=== Text ===
Materials for Entry Door
Once you’ve established how much you’re willing to pay for an entry door that will fulfil all your requirements the next thing you’ll need to consider is materials. While in the not too distant past you were basically choosing between different types of wood today you have a slew of material choices any one of which will be perfect for someone’s home. Let’s take a look at those choices and the main selling points for each.
Wood Entry Door
We start with wood because it has tradition on its side. It also has beauty, integrity and the impossible-to-replicate feeling of a completely natural material going for it. When most people think of entry doors their thoughts naturally migrate to wood. Even many of those who are willing to consider alternative materials typically think of how well something like fiberglass can replicate the appearance of natural wood. Wood doors provide you with myriad design options, can have windows or be windowless and have a solidity and weight many find pleasing for both aesthetic and security reasons. A solid wood door also provides decent insulation and if it’s properly cared for will add significantly to both the curb appeal and market value of your home. That’s the good news. On the downside, wooden doors need a fair amount of maintenance because they’re prone to rotting, cracking and warping if they’re not properly cared for. In addition you always run the risk of attracting termites or wood ants who appreciate your wood door as much as you do but for different reasons. If you decide to go the traditional wooden door route be prepared to pay extra because quality wooden doors are not cheap. And also be prepared to accept that every couple of years you’ll need to paint or stain it.
Steel Entry Door
The opposite of vinyl when it comes to home security is steel. A fully insulated steel entry door will repel even the most determined B&E guy with little effort. As such, and as we said earlier, you may actually see a reduction in your homeowner’s insurance after installation of a steel entry door. But before you start thinking that steel is not an appropriate material for a front door think again. Steel entry doors today can assume any number of different appearances. They can be made to look like virtually any type of wood with any finish you can imagine. Or they can embrace their steel-ness while exhibiting all the aesthetic versatility of that most underappreciated of materials. Beyond aesthetic concerns your steel door will last for decades, provide excellent insulative ability and won’t warp, crack or rot like wooden doors. And because they won’t expand or contract like wood you’ll never have to worry about the door sticking on the frame or being difficult to open or close. Steel sliding doors are also a popular commercial choice. On the downside steel doors are susceptible to corrosion and so are not an ideal choice for damp climates. They’re also going to cost you more than most other types of doors.
=== Recorded data ===
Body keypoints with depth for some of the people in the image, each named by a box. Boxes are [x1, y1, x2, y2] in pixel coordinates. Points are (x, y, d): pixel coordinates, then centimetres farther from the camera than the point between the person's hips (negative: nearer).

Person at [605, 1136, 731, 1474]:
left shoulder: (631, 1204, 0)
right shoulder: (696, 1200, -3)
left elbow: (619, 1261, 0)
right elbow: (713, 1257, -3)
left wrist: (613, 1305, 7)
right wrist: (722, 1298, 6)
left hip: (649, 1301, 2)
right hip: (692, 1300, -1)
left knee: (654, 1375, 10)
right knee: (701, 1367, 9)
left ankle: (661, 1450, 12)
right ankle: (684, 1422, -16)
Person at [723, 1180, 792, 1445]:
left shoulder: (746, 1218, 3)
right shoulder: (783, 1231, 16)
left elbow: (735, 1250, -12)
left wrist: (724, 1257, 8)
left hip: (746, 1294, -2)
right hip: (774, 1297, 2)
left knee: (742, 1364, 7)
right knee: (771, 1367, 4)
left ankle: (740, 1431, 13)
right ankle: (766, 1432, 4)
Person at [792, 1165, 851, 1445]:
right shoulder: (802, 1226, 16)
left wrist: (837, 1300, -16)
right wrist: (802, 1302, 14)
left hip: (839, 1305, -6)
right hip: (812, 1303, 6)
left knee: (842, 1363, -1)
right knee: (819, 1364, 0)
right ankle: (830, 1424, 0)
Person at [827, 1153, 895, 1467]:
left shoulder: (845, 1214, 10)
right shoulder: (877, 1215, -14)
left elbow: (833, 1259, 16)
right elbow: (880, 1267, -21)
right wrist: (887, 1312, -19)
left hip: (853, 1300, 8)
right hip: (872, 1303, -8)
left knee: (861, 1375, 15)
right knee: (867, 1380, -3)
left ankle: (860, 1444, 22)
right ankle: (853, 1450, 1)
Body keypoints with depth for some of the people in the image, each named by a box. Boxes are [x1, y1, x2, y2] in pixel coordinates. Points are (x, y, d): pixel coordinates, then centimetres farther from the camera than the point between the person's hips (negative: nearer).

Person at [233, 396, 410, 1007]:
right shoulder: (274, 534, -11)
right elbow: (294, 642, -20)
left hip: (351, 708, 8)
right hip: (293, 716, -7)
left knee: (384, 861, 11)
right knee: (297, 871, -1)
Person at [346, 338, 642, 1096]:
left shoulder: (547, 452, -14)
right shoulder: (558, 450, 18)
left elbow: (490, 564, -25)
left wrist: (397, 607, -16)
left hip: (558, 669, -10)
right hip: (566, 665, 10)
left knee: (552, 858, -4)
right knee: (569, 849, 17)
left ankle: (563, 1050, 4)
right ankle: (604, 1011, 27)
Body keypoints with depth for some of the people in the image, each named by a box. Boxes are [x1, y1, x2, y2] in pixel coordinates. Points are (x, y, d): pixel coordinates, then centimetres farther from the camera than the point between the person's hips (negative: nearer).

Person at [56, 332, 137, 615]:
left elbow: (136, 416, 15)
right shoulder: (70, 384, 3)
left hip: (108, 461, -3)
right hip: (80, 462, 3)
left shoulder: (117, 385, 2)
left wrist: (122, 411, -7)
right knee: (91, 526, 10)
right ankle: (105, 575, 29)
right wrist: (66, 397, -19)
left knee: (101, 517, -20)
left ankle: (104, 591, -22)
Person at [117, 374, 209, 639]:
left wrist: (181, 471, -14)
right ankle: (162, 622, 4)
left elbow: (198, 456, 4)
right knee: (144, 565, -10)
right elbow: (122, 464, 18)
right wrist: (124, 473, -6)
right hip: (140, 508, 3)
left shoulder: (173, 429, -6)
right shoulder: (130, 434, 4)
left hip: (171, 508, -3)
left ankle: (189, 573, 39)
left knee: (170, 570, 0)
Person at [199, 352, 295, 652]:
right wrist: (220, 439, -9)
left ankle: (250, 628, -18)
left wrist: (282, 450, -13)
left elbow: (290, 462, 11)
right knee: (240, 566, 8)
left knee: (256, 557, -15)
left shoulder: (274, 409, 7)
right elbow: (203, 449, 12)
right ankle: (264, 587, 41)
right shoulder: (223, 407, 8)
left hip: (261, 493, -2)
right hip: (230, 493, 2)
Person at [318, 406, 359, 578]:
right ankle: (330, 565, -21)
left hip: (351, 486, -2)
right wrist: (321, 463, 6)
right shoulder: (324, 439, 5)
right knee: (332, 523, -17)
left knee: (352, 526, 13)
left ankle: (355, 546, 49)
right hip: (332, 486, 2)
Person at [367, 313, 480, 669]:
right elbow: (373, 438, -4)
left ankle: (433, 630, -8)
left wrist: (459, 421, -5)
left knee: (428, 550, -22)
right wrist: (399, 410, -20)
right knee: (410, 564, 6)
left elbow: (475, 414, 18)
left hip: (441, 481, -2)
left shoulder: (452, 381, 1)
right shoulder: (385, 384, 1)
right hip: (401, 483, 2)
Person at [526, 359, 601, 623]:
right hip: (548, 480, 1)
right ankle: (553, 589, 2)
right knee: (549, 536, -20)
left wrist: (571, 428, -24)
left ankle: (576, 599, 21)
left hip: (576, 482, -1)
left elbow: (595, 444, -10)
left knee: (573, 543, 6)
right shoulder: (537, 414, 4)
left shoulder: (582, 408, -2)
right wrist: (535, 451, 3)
===
▸ **Instructions for the task**: Carry the article on entry door materials forward from its last sentence, adding the next part in the same style.

▸ **Task response**:
Fiberglass Entry Door
Fiberglass is a relative newcomer on the entry door scene and is quickly making a name for itself. That’s mostly, (but not solely), because, unlike every other type of door besides vinyl fiberglass is impervious to rot and/or corrosion. This is a major plus for folks who live in damp areas or for anyone whose front door faces the weather. Fiberglass doors do have one big advantage over vinyl and that is that they’re typically much more robust from a structural standpoint. They’re also right up there with steel when it comes to insulation and they can be made to mimic the look and even the surface texture of wood. As far as versatility goes there are few other materials that can compare to fiberglass and they’ll last a good long time to boot. So why, you might wonder, if fiberglass doors are so amazing isn’t there a fiberglass door on every home? Why even bother with other materials? For a couple of reasons actually. First they are typically one of the most expensive types of door you can buy and second they can yellow with age and, in extremely cold and dry climates, they can become brittle over time and even crack.
Aluminum entry doors
Aluminum entry doors are an affordable alternative to wood, steel and fiberglass and provide many of the benefits of those materials in an easy to clean, easy to maintain package. Aluminum doors are typically treated to better withstand the ravages of outdoor life and can be finished in a variety of ways that provide intense aesthetic pleasure. From a security standpoint aluminum doors are nearly as tough as steel and can, in fact, be designed to mimic the look and feel of the heartier metal. So what is the downside here? Well, when it comes to providing insulation aluminum doors are not the best value on the market. They’re okay but not great. And they’re also prone to scratching and denting.
If security is your primary concern you may want to gravitate toward steel or the more affordable alternative, aluminum. If you’re a traditionalist who values genuine natural materials of course there is no substitute for wood. But if you’re a pragmatist that treasures versatility, durability and insulation capabilities and want a door that’s virtually maintenance free, check out fiberglass.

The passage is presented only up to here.